Ruin Explorer
Legend
No way would either of these happen.
- Cleric because mythology-inspired settings need gods and religion
- Monk because of Asian influences on modern fantasy, especially shonen manga
Monks are pure 1970s. Absolute pure 1970s. There is no other decade in the 20th or 21st centuries where that class could have been developed. Not one. Even if we just shifted to the 1980s, Monks would be out, and the "martial arts" class would be Ninjas.

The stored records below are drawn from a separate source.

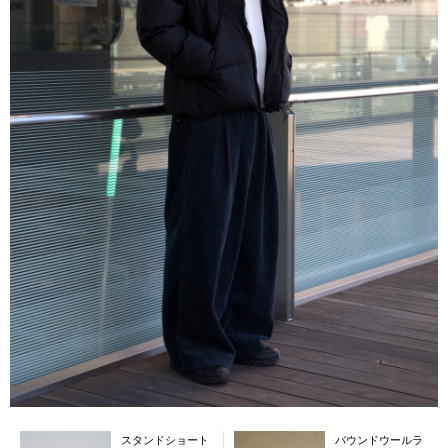
スタンドショート
バウンドウールラ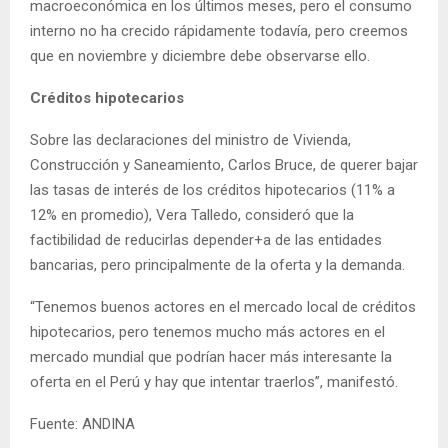
macroeconómica en los últimos meses, pero el consumo
interno no ha crecido rápidamente todavía, pero creemos
que en noviembre y diciembre debe observarse ello.
Créditos hipotecarios
Sobre las declaraciones del ministro de Vivienda,
Construcción y Saneamiento, Carlos Bruce, de querer bajar
las tasas de interés de los créditos hipotecarios (11% a
12% en promedio), Vera Talledo, consideró que la
factibilidad de reducirlas depender+a de las entidades
bancarias, pero principalmente de la oferta y la demanda.
“Tenemos buenos actores en el mercado local de créditos
hipotecarios, pero tenemos mucho más actores en el
mercado mundial que podrían hacer más interesante la
oferta en el Perú y hay que intentar traerlos”, manifestó.
Fuente: ANDINA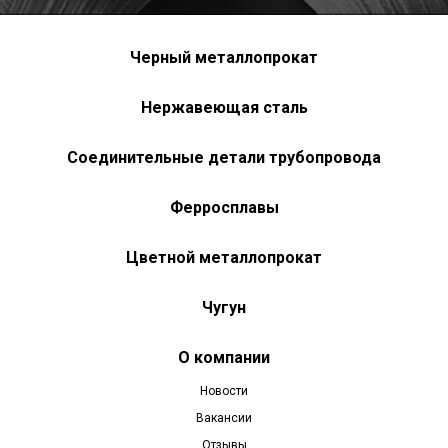
Черный металлопрокат
Нержавеющая сталь
Соединительные детали трубопровода
Ферросплавы
Цветной металлопрокат
Чугун
О компании
Новости
Вакансии
Отзывы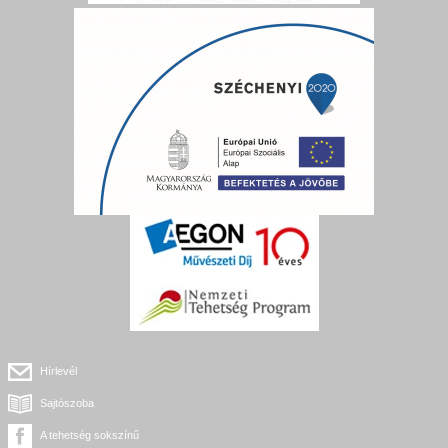
Hírlevél
Sajtószoba
A tehetség sokszínű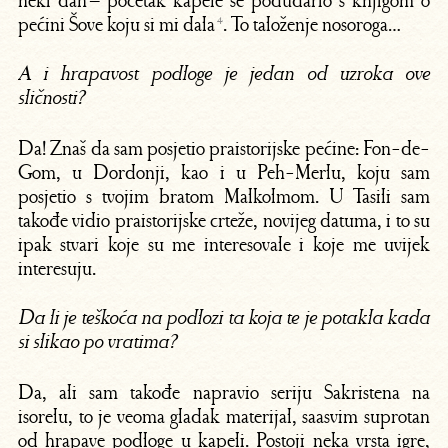
neki dan – početak kapele se podudario s knjigom o
pećini Šove koju si mi dala
⁴
. To taloženje nosoroga…
A i hrapavost podloge je jedan od uzroka ove
sličnosti?
Da! Znaš da sam posjetio praistorijske pećine: Fon-de-
Gom, u Dordonji, kao i u Peh-Merlu, koju sam
posjetio s tvojim bratom Malkolmom. U Tasili sam
takođe vidio praistorijske crteže, novijeg datuma, i to su
ipak stvari koje su me interesovale i koje me uvijek
interesuju.
Da li je teškoća na podlozi ta koja te je potakla kada
si slikao po vratima?
Da, ali sam takođe napravio seriju Sakristena na
isorelu, to je veoma gladak materijal, saasvim suprotan
od hrapave podloge u kapeli. Postoji neka vrsta igre,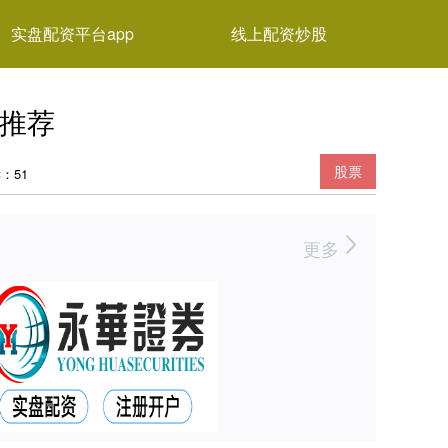
实盘配资平台app
线上配资炒股
威推荐
股票
：51
更多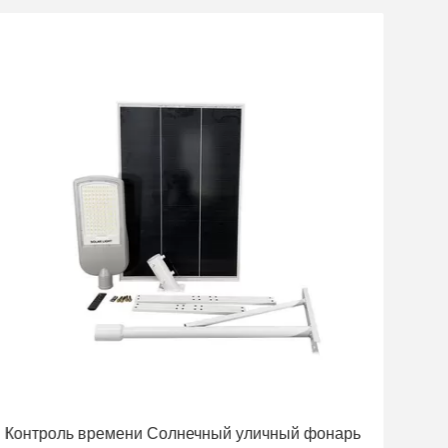
Контроль времени Солнечный уличный фонарь
лам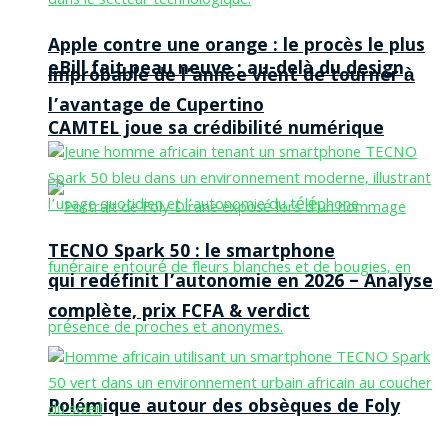
Apple contre une orange : le procès le plus
eBill fait peau neuve : au-delà du design,
improbable de l’année vient de tourner à
l’avantage de Cupertino
CAMTEL joue sa crédibilité numérique
TECNO Spark 50 : le smartphone
qui redéfinit l’autonomie en 2026 – Analyse
complète, prix FCFA & verdict
Polémique autour des obsèques de Foly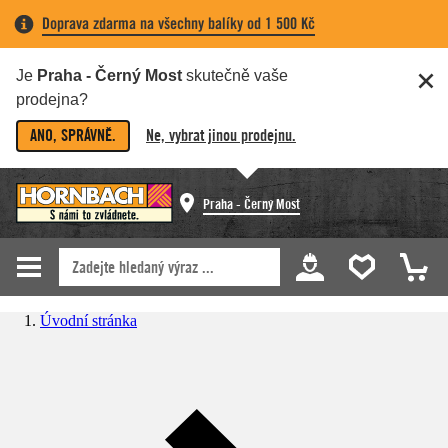
Doprava zdarma na všechny balíky od 1 500 Kč
Je
Praha - Černý Most
skutečně vaše
prodejna?
ANO, SPRÁVNĚ.
Ne, vybrat jinou prodejnu.
Praha - Černý Most
Úvodní stránka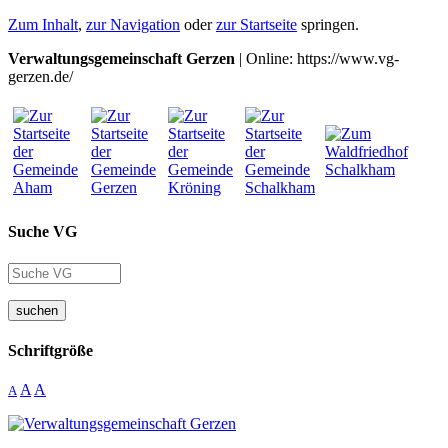
Zum Inhalt
,
zur Navigation
oder
zur Startseite
springen.
Verwaltungsgemeinschaft Gerzen
| Online: https://www.vg-
gerzen.de/
Suche VG
suchen
Schriftgröße
A
A
A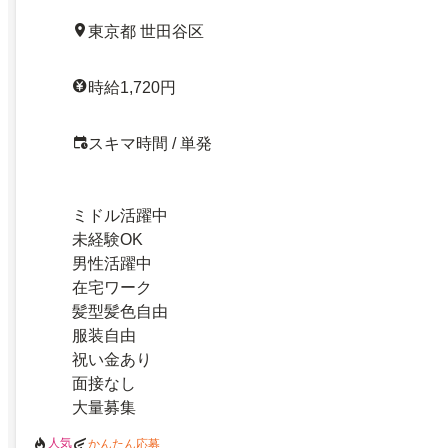
東京都 世田谷区
時給1,720円
スキマ時間 / 単発
ミドル活躍中
未経験OK
男性活躍中
在宅ワーク
髪型髪色自由
服装自由
祝い金あり
面接なし
大量募集
人気
かんたん応募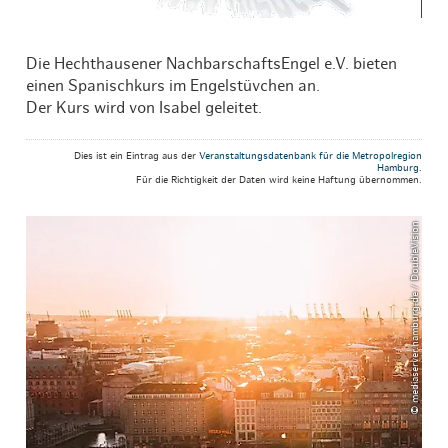
Die Hechthausener NachbarschaftsEngel e.V. bieten
einen Spanischkurs im Engelstüvchen an.
Der Kurs wird von Isabel geleitet.
Dies ist ein Eintrag aus der
Veranstaltungsdatenbank für die Metropolregion
Hamburg
.
Für die Richtigkeit der Daten wird keine Haftung übernommen.
© mediaserver.hamburg.de / DoubleVision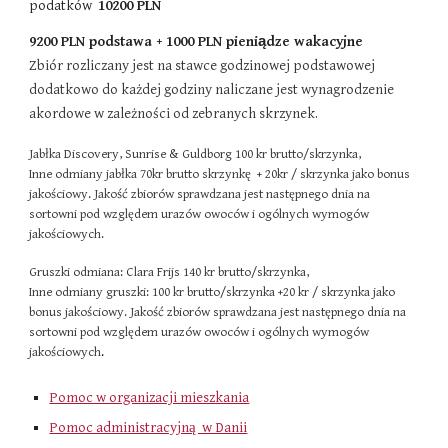
podatków​
102
00 PLN
9200
PLN podstawa + 1
0
00 PLN pieniądze wakacyjne
Zbiór rozliczany jest na stawce godzinowej podstawowej
dodatkowo do każdej godziny naliczane jest wynagrodzenie
akordowe w zależności od zebranych skrzynek.
Jabłka Discovery, Sunrise & Guldborg
100 kr brutto/skrzynka,
Inne odmiany jabłka 70kr brutto skrzynkę + 20kr / skrzynka jako bonus
jakościowy. Jakość zbiorów sprawdzana jest następnego dnia na
sortowni pod względem urazów owoców i ogólnych wymogów
jakościowych.
Gruszki odmiana: Clara Frijs 140 kr brutto/skrzynka,
Inne odmiany gruszki: 100 kr brutto/skrzynka +20 kr / skrzynka jako
bonus jakościowy. Jakość zbiorów sprawdzana jest następnego dnia na
sortowni pod względem urazów owoców i ogólnych wymogów
jakościowych
.
Pomoc w organizacji mieszkania
Pomoc administracyjną w Danii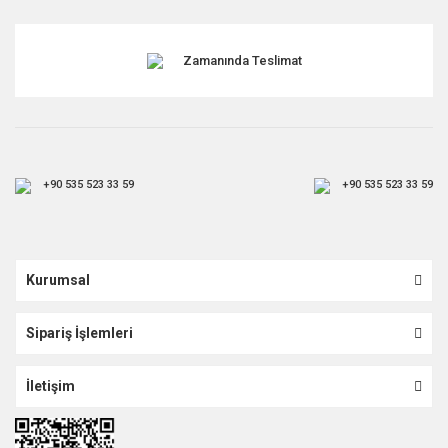
Gönder
Zamanında Teslimat
+90 535 523 33 59
+90 535 523 33 59
Kurumsal
Sipariş İşlemleri
İletişim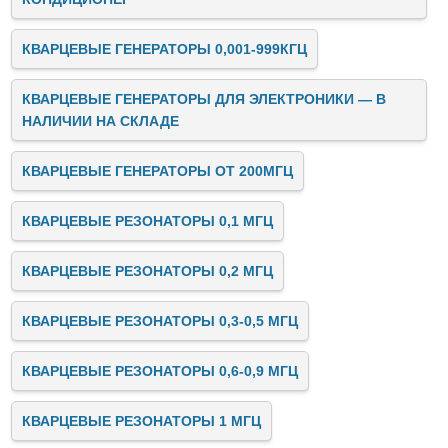
КВАРЦЕВЫЕ ГЕНЕРАТОРЫ 0,001-999КГЦ
КВАРЦЕВЫЕ ГЕНЕРАТОРЫ ДЛЯ ЭЛЕКТРОНИКИ — В
НАЛИЧИИ НА СКЛАДЕ
КВАРЦЕВЫЕ ГЕНЕРАТОРЫ ОТ 200МГЦ
КВАРЦЕВЫЕ РЕЗОНАТОРЫ 0,1 МГЦ
КВАРЦЕВЫЕ РЕЗОНАТОРЫ 0,2 МГЦ
КВАРЦЕВЫЕ РЕЗОНАТОРЫ 0,3-0,5 МГЦ
КВАРЦЕВЫЕ РЕЗОНАТОРЫ 0,6-0,9 МГЦ
КВАРЦЕВЫЕ РЕЗОНАТОРЫ 1 МГЦ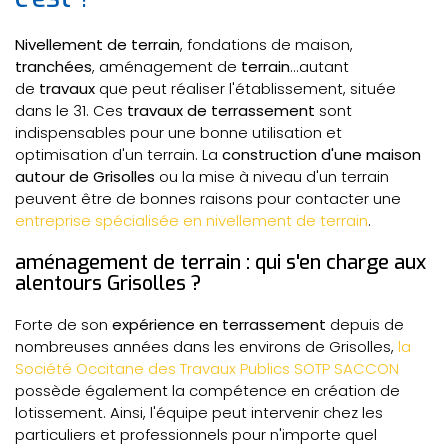
Nivellement de terrain
, fondations de maison,
tranchées
, aménagement de
terrain
...autant
de
travaux
que peut réaliser l'établissement, située
dans le 31. Ces
travaux de terrassement
sont
indispensables pour une bonne utilisation et
optimisation d'un terrain. La
construction d'une maison
autour de Grisolles
ou la mise à niveau d'un terrain
peuvent être de bonnes raisons pour contacter une
entreprise spécialisée en nivellement de terrain
.
aménagement de terrain : qui s'en charge aux
alentours Grisolles ?
Forte de son
expérience en terrassement
depuis de
nombreuses années dans les environs de Grisolles,
la
Société Occitane des Travaux Publics SOTP SACCON
possède également la compétence en création de
lotissement. Ainsi, l'équipe peut intervenir chez les
particuliers et professionnels pour n'importe quel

Instead if it was like, any time in the last 20 years, we'd have some kind of martial-artist class, but one that owed vastly more to - yes shonen manga as you say, and to videogames like the Street Fighter series. They would be absolutely nothing like D&D's Monk except that they'd fight unarmed and unarmoured by default. They wouldn't necessarily fast or agile, particularly - many of these characters are big bruisers - they wouldn't all have similar abilities at all - they'd probably have a large array of abilities to customize themselves with, and could probably be STR or DEX-type based (or whatever similar stats the game used).
Clerics would never happen. They're a freak of nature. D&D does not have them because you need gods and religion, and gods and religion don't require heavily-armoured mace-wielders with massive magical powers. They only happened in D&D because there was a Vampire PC (he had his own class and everything), and another player wanted a class to counter him, so they sort of mashed up Bishop Odo and Van Helsing and ton of largely Abrahamic myth for the spells. This worked unexpectedly well so we have Clerics today and whilst D&D has revisited a Vampire class (in 4E for example), it's not been a permanent addition.
You might have a priest-type spellcaster, but they'd be a robe-wearer, and probably have a lot more in common with the Warlock than they do with any form of priest/cleric character in D&D.
Otherwise I think a lot of your guesses are not bad at all!
Barbarian/Fighter/Rogue could very easily be one class picking abilities too - the sort of characters in fiction who fit that have massive crossover with each other.
I think one thing people are missing is a Dark Knight/Vampire Knight-type character - this concept predates D&D by a fair way, and it often pops up in quite non-D&D-ish fantasy. It's actually weird as hell D&D doesn't have one, I think because "bad Paladin" often occupies similar thought-space.